Last year, my last post before the Christmas break was a paean to love. I was reflecting a little bitterly on that as I prepare to spend my first single Christmas in seven years having embarked on a rather nasty marital breakdown.
Then I stopped being a self-obsessed arse and remembered the most important lesson that anyone who would like to have a role to play in political discourse: It’s not all about me.
I don’t care about politics to feather my own nest or to earn a fat wage packet. And actually, while you’de never know it from the febrile atmosphere and comments here and everywhere else neither do the vast, vast majority of politicians.
Sure some stray from the path. But most don’t. Because they too have learned that lesson.It’s not all about them either.
Being self-centred in politics is one of the stupidest traits you can have. Because you lose what it is that keeps you able to stay in touch not just with the bits of the electorate that look like you and your friends, but the whole electorate, the whole country. This whole amazing place and the wonderful people in it. Be they Surrey stockbrokers or Wigan call centre workers.
The people are what matters. People I like, people I love, People I have never met and probably wouldn’t like if I did. These all matter equally. All people matter. All people deserve to be treated with respect and dignity.
Most politicians – of all stripes – will agree with that. It isn’t there that we differ. It is how we demonstrate that they matter that divides us. I don’t believe that the Tory attitude to welfare – for example – does treat people with respect and dignity. Tories believe exactly the same of me.
The rise of food banks in the UK is a terrible indictment of a system gone horribly wrong. We should not celebrate the rise in need that has led to this rise in supply. Government policy should be laser focused on ensuring an end to the conditions that force people to need food banks (as well as loan sharks and temporary accommodation).
But in doing so, we should not forget to celebrate the people who have answered the call of need. Yes food banks are a sign of failure, but the incredible generosity that ensure they are run and stocked is something we should rightly be very proud of.
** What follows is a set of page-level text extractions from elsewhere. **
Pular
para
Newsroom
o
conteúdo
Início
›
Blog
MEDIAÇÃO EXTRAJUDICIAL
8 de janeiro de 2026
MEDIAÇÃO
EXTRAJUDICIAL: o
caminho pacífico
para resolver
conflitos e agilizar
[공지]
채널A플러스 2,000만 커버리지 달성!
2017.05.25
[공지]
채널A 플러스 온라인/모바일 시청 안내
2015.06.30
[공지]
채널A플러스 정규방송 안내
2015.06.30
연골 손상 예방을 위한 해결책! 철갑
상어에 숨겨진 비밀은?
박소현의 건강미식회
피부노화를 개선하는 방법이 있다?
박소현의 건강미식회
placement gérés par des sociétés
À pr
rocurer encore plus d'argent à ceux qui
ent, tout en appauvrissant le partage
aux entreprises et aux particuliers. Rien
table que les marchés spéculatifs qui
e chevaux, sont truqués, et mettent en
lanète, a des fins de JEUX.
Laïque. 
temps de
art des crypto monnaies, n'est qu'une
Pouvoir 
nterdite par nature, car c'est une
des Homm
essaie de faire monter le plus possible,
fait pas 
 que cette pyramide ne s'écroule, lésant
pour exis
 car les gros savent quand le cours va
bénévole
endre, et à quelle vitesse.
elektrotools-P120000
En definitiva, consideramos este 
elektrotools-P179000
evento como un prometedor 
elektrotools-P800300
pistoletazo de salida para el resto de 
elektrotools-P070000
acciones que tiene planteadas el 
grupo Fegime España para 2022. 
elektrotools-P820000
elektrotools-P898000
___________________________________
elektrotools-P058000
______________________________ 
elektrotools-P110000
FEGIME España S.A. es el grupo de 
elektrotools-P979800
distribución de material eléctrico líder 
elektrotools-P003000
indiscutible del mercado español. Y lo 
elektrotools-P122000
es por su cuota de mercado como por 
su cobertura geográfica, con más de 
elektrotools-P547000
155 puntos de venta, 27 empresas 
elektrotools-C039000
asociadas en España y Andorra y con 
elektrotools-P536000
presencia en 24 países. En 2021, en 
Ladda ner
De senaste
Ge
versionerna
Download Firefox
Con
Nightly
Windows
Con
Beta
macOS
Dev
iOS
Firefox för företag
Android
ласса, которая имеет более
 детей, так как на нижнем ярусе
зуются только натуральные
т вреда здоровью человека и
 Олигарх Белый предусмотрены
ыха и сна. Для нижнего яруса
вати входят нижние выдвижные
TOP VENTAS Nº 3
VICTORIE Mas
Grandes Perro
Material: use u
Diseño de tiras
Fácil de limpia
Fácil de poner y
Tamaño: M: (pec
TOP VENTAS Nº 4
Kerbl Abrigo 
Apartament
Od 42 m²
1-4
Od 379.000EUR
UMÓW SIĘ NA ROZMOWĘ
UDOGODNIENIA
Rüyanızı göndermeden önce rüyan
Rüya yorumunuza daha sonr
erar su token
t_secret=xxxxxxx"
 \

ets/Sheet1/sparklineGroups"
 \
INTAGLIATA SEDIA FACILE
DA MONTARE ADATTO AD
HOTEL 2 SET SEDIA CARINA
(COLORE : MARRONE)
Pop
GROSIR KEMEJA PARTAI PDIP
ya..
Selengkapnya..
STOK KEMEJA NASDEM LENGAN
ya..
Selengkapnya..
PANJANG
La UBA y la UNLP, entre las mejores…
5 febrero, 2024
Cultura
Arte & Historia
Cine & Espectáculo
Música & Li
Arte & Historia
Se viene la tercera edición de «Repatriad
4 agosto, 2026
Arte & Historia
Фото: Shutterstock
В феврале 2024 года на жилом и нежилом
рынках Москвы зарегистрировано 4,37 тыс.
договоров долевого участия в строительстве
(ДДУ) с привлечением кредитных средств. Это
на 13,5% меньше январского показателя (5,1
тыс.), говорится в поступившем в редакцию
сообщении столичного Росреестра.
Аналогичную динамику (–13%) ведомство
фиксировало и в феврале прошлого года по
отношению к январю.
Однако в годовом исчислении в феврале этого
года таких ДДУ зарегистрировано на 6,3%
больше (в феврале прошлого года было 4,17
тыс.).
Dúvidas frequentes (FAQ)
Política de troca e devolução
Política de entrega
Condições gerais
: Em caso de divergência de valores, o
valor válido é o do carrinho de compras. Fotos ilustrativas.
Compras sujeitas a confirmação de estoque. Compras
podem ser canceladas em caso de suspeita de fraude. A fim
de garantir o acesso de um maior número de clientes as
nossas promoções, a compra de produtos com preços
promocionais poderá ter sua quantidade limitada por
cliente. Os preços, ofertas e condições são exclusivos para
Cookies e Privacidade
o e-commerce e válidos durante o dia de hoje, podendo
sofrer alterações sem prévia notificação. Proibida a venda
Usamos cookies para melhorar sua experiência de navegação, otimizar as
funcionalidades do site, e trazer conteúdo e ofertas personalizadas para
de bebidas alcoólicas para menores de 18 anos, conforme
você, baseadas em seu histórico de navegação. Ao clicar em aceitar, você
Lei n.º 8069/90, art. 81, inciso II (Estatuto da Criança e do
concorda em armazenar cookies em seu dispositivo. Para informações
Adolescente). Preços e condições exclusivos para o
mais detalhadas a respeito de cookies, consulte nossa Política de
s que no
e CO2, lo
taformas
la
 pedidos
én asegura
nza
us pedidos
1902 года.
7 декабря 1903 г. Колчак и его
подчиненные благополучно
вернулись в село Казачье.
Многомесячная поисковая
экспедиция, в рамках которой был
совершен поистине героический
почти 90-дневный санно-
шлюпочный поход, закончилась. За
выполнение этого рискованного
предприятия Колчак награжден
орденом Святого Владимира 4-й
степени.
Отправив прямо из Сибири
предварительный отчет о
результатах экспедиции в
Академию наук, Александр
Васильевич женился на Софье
This is what I think David Cameron was reaching for with his “Big Society”. Harnessing that greatness in services of others. But the Tories have backed away from the big society now. Lynton Crosby is pushing them to promote only the smaller, crueller state. The small kindling of a communitarian fire has burned out in the Tory Party.
But in Labour, this has been a year where our fledgling promises to start to empower communities has started to take hold. 2013 has been the year we really started to see our efforts in community organising bear fruit. In 2014, I hope we go even further. I hope we see a thousand, thousand flowers bloom as we work with the spirit we know if in our communities and find ways to make that take flight.
Politics means “relating to citizens”. In 2014, let’s make that mean something. In the meantime – Merry Christmas!